The New Low Hanging Fruit Is Supply Utilization

Why Aren’t We Jumping On These Juicy Low Hanging Savings Opportunities?

Most healthcare organizations are still operating on a VA model that is strictly focused on group purchasing (GPO) for price savings. Most value analysis teams are caught up in making these GPO savings happen along with evaluating their new product requests for their healthcare organization. Now don’t get me wrong, there is still savings to be generated from working with your GPO on price and standardization savings opportunities.  But, the savings is not the big juicy low hanging fruit that it once was 5-7 years ago. The healthcare market has matured to the point where we are not getting the savings out of our supply chain that we once achieved. 

Paradigm Shift

The systems that you employ for price and standardization compliance are doing their jobs and driving out the price savings but they are not built for managing utilization (the new low hanging fruit) based on your hospital’s departmental volume fluctuations. So you have the best price and best standardization but your costs still seem to rise because you are not addressing the supply utilization aspect of your supply chain organization. This is all about the consumption, in-use methods, and waste and feature rich/poor selections your departments create on a daily basis that now consume the majority of the cost increases in our supply chain expenses today. 

For example, a hospital thought they had their surgical gloves under control, based on our utilization dashboard system reports, and was one of the best performers in our benchmark database. They were doing very well on surgical gloves until their group purchasing organization contracted with a different manufacturer than their incumbent vendor and the hospital was required to switch to the new vendor. It happens every day.

The good news was that there would be a 10% price savings so their hospital’s value analysis team went about their normal evaluation to finalize and implement this new contract. From a usage standpoint, the hospital knew from their reports that they utilized 3-6 pairs of gloves per surgical service procedure so they were able to calculate their savings based on the annual usage.  

After the contract had been implemented the hospital continued to track after their cost per surgery procedure in their dashboard to validate that the expected 10% price savings was achieved. They were shocked to discover that not only were they not saving the 10%, but their surgical glove cost had shot up by over 28% per procedure or a net loss of 38% of their total surgical glove spend. 

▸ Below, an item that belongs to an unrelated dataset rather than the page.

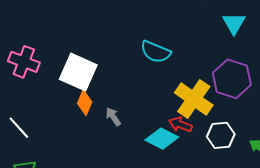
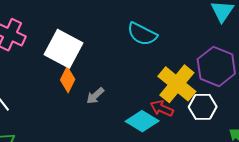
gray arrow: (113, 117) -> (95, 96), turned -102
white hexagon: (221, 135) -> (203, 107), moved

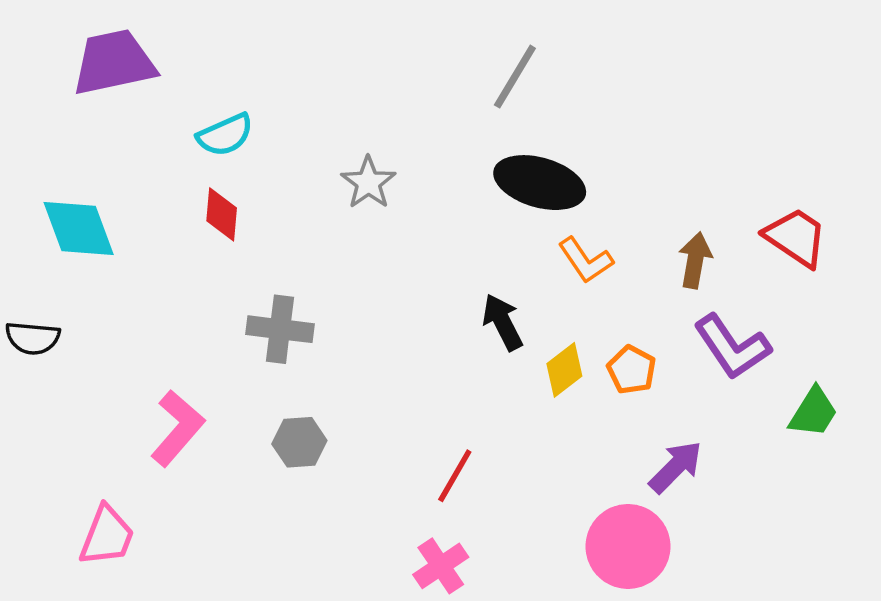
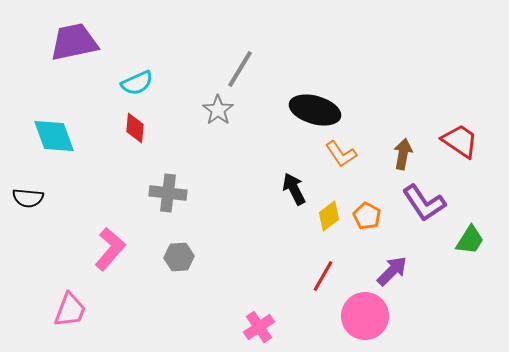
gray line: (515, 77) -> (240, 69), moved
red line: (455, 476) -> (323, 276), moved

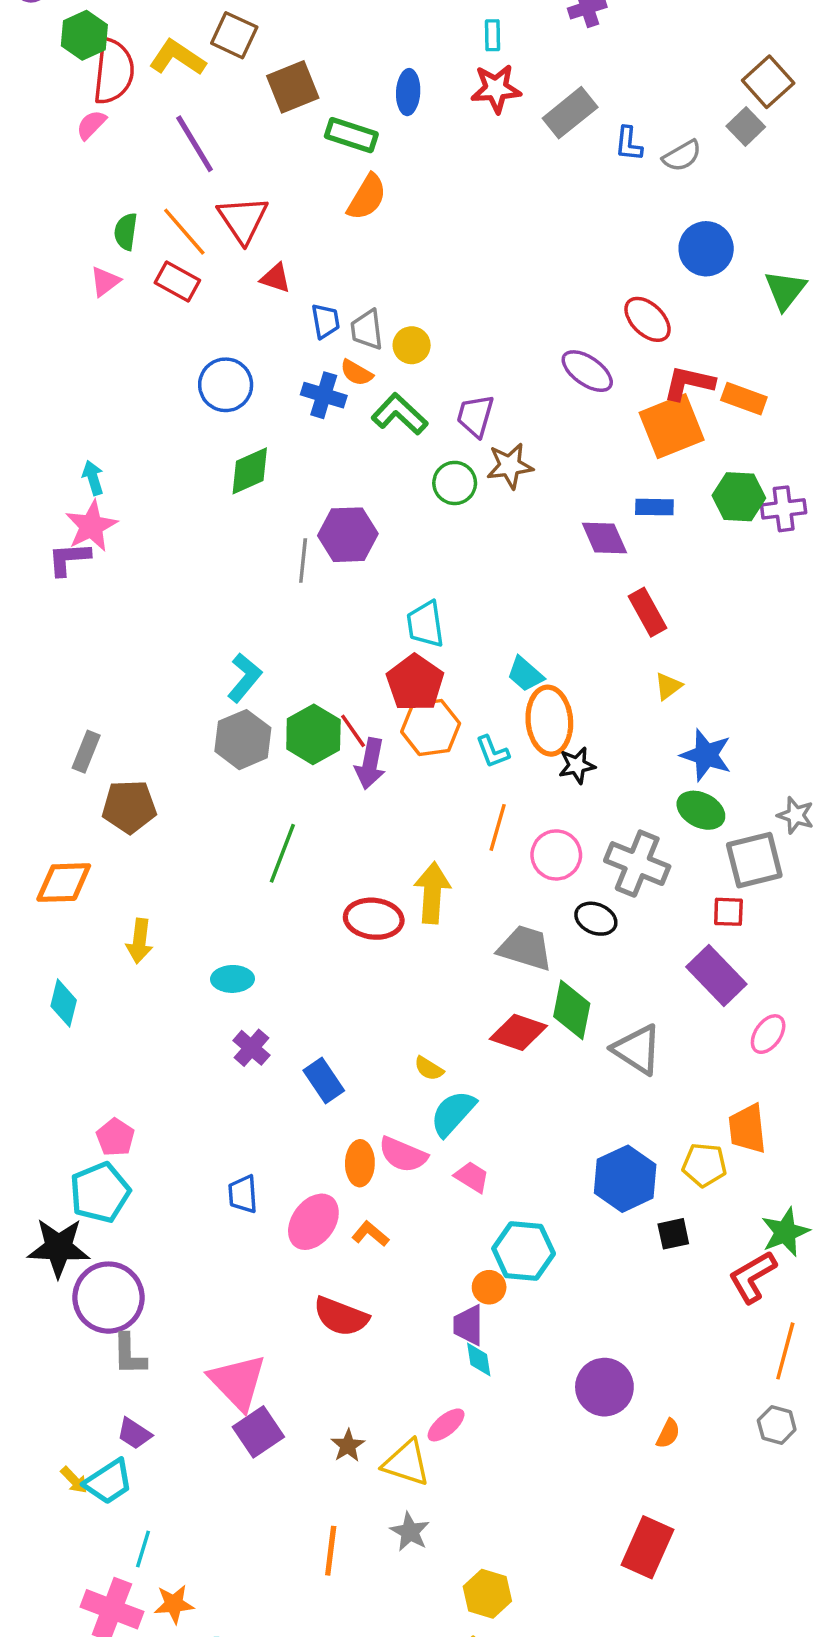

Upon further investigation, the supply chain department found that their pricing and standardization was still in place per the new group purchasing contract. The problem was that the hospital was simply now using more surgical gloves on the new contract (5-8 pairs of gloves per surgical procedure) as compared to the previous annual usage of 3-6 pairs per procedure over the previous year.

Unintended consequences

The new contract was implemented faultlessly but something was causing their surgical glove utilization to go up 38% more than expected. After an investigation, it was uncovered that the surgeons and OR staff began double gloving more often than they had done in the past because the new glove did not feel as durable as the previously contracted glove.

This was an unintended consequence of this change, but because they were tracking the utilization before and after this change, they were able to address this lack of confidence issue with a little help from their new vendor to bring the utilization back in line to the previous year’s utilization standards.

What would have happened if this hospital’s value analysis team did not track after their surgical glove utilization? You guessed it, they would have increased their surgical glove spend dramatically, yet believed that they saved 10% over the next 2 years when in reality their new contract ended up costing them an additional 28% at a combined loss of 38%.  

Don’t go down this road. Always, as this hospital did, validate –by tracking, trending and measuring — your savings on all of your value analysis projects (e.g., price, standardization, and utilization) since the unintended consequences of not doing so can be catastrophic.

New low hanging fruit

As this case study suggests, while price savings are still possible at your healthcare organization the new and better savings opportunities (7% to 15%) are in your supply utilization misalignments. Therefore, you need to be particularly vigilant when you make any change in the products, services or technologies you are buying at your hospital, system or IDN.